What this exercise asks:
• a. From the article on the Montgomeryshire farmers' study visit below, extract the passage from "First up was" to "number of years.", word for word.
• b. Extend the article on the Montgomeryshire farmers' study visit to Northern Ireland, picking up right after its final sentence.

Text passage:
##############################

Montgomeryshire Farmers Benefit from Farming Connect Study Visit
16 January 2019
The group, led by Cath Price, travelled to Belfast for a three-day agriculture visit using Farming Connect Study Visit funding. Already part of an Agrisgôp group, members wanted to explore farming practices in Northern Ireland and hear from progressive farmers who were willing to share their experiences within the industry.
First up was a presentation from Neville Graham, Head of Farmer Services at Dale Farm. Neville provided an insight into Northern Ireland’s dairy sector and explained how their company operates. The leading dairy company is owned by a cooperative of 1,300 dairy farmers and employs more than 1,000 people. The company operates a very integrated supply chain having a number of strands, for example, a feed milling business and a farm liaison service. The company offers a number of price packages for farmers including a fixed milk price and bonus schemes.
Group member, Ben Davies said: “I was pleased to hear that the company takes a responsible approach to increasing milk production.” Neville explained the business is increasing its demand for milk and are encouraging farmers to increase slowly by providing a bonus on extra milk produced over a number of years.

##############################

Extracted entries:
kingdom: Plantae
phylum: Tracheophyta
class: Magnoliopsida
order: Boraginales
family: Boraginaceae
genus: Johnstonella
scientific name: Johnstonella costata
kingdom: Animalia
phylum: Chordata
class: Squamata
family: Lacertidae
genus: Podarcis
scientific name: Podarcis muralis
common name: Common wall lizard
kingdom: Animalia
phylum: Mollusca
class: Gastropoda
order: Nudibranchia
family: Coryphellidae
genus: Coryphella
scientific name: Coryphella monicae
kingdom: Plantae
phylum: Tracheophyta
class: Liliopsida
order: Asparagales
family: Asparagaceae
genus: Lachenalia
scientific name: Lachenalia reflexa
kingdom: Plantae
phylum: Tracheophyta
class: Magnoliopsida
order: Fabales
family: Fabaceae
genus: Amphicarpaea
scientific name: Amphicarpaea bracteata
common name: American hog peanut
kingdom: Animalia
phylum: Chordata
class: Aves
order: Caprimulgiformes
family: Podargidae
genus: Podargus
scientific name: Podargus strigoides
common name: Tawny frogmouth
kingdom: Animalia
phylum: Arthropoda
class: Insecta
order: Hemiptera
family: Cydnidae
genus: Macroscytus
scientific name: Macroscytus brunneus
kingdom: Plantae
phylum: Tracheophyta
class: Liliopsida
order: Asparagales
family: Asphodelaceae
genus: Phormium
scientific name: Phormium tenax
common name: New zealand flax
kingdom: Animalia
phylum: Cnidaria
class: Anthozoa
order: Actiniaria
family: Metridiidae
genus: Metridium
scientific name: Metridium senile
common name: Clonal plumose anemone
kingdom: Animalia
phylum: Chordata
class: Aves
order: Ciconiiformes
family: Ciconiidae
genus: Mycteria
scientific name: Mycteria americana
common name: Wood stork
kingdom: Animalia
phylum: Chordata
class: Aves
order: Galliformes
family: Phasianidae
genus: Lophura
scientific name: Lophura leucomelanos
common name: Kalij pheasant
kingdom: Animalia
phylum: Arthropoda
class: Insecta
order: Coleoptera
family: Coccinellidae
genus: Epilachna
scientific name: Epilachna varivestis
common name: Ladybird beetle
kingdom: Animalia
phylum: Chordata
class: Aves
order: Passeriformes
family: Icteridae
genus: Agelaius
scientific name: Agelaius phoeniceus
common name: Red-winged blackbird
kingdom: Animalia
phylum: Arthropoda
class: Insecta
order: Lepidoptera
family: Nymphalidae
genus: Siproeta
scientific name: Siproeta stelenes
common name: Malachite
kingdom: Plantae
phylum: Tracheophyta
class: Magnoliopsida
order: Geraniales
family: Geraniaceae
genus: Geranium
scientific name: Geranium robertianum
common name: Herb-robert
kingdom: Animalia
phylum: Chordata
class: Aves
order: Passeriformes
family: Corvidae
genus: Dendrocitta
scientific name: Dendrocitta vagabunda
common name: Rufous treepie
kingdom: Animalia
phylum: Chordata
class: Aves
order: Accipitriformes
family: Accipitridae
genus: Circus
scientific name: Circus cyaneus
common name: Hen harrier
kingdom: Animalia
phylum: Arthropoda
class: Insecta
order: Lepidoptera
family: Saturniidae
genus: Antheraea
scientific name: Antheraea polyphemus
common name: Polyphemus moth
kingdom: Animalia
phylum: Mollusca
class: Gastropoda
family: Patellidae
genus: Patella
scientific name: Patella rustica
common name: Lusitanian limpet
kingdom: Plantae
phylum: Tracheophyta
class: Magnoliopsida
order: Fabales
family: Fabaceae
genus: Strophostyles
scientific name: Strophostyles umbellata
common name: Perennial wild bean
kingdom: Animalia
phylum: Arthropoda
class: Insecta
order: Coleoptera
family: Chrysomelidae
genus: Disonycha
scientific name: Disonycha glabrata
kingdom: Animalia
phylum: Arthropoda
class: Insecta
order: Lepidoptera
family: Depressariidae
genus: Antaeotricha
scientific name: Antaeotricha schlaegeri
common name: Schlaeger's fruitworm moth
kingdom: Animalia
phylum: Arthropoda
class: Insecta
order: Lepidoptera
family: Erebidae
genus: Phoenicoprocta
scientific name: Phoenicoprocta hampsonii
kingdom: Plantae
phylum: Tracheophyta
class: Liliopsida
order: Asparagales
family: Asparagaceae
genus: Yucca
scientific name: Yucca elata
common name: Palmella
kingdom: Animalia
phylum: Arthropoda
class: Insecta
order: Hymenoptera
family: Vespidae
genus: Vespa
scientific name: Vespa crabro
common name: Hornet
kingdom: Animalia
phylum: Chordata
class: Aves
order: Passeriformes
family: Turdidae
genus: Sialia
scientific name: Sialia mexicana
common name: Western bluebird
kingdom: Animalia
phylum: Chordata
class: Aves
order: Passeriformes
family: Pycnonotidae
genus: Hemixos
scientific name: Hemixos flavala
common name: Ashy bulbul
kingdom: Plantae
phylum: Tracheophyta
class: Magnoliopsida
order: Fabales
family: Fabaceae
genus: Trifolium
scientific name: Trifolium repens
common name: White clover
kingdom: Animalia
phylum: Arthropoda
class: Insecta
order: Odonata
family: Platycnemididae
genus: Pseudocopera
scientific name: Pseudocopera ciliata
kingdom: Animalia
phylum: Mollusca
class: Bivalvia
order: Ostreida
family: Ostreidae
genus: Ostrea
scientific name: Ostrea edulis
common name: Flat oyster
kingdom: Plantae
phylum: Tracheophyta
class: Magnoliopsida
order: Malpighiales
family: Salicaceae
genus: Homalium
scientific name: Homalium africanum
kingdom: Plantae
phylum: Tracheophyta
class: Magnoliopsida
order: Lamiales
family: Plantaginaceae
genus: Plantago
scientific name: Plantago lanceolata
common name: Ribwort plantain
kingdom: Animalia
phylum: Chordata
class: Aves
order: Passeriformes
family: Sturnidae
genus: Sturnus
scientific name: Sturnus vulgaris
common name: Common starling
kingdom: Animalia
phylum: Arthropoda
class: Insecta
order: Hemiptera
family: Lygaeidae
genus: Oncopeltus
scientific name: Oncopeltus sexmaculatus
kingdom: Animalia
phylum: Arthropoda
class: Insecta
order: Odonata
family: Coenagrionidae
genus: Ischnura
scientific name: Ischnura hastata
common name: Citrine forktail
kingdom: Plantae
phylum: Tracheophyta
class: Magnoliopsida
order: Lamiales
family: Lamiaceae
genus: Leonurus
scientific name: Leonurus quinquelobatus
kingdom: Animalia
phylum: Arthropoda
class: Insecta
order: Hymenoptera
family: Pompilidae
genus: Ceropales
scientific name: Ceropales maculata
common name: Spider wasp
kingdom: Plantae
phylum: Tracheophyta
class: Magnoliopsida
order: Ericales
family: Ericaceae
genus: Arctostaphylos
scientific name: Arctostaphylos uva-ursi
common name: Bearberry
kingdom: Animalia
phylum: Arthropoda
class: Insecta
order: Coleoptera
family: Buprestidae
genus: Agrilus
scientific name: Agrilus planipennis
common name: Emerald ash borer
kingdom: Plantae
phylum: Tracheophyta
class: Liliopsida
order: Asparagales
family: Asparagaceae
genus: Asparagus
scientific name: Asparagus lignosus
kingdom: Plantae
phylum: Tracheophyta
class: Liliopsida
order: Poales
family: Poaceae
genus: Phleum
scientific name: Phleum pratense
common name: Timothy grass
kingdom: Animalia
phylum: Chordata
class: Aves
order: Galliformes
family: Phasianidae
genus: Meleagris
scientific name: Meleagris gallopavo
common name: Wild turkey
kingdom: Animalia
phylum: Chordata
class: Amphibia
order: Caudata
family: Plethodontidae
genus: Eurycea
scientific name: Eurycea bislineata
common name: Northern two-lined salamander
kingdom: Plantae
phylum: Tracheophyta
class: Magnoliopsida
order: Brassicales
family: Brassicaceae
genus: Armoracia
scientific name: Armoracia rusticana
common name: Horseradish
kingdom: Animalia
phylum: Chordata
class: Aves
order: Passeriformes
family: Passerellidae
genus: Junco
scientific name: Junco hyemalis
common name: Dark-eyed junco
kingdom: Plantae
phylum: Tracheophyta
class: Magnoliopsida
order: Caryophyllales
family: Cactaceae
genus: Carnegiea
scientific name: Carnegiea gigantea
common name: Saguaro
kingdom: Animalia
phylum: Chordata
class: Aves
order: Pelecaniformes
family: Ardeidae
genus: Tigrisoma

##############################

Results for each task:
• a.
First up was a presentation from Neville Graham, Head of Farmer Services at Dale Farm. Neville provided an insight into Northern Ireland’s dairy sector and explained how their company operates. The leading dairy company is owned by a cooperative of 1,300 dairy farmers and employs more than 1,000 people. The company operates a very integrated supply chain having a number of strands, for example, a feed milling business and a farm liaison service. The company offers a number of price packages for farmers including a fixed milk price and bonus schemes.
Group member, Ben Davies said: “I was pleased to hear that the company takes a responsible approach to increasing milk production.” Neville explained the business is increasing its demand for milk and are encouraging farmers to increase slowly by providing a bonus on extra milk produced over a number of years.

• b.
After lunch the group headed to County Antrim to the country’s Agricultural College, CAFRE (College of Agriculture, Food and Rural Enterprise). There they were greeted by Farm Manager, Michael Graham and Assistant Farm Manager, Jim Fulton who showed the group their Dairy Centre. The agriculture department operates across three units; dairy, beef and lowland sheep and a hill farm unit where sucklers and a 1,000 head commercial flock are kept. Michael and Jim took the group around the dairy farm showing them the parlour, maternity wing, calving pens, feed and resting areas and calf and youngstock units. Group members were impressed by the systems in place to protect worker safety, for example, regular squeeze gaps in pens and handling systems and individual cow holders to calve cows safely and calmly. Other elements of the farm that impressed the group were the ventilation systems, cleanliness of the farm and the building set ups.
Group member, Sion Watkin said: “It was good to see that students were the main priority, with innovative equipment and handling facilities available for students to learn with which clearly had user safety and animal welfare as high importance.”
After re-fuelling in Belfast overnight the group were raring to go again. They headed to County Armagh to visit Farmers Weekly Mixed Farmer of the Year 2018/19, Matthew Brownlee to hear about his mixed farming business. Matthew kindly welcomed the group into his home and described his background and role and explained how his businesses are structured and operated. Across a mixture of owned and rented land, Matthew has a suckler herd, finishes store cattle and in the last three years has entered into pigs and dairy; building two pig units which stock a total of 1,200 pigs and a dairy herd currently milking 65 cows with ambitions to increase to 120 cows. When asked, group members felt the key take-home messages from listening and seeing Matthew’s approach to business were:
- Business structure and operations – Matthew described his experiences and knowledge of business structure and how setting up in the right way to maximise profitability and reduce risk.
- Future focussed - Matthew had stressed the importance of spreading the risk and had invested specifically in pigs and dairy to increase income stability from enterprises with a secure contract.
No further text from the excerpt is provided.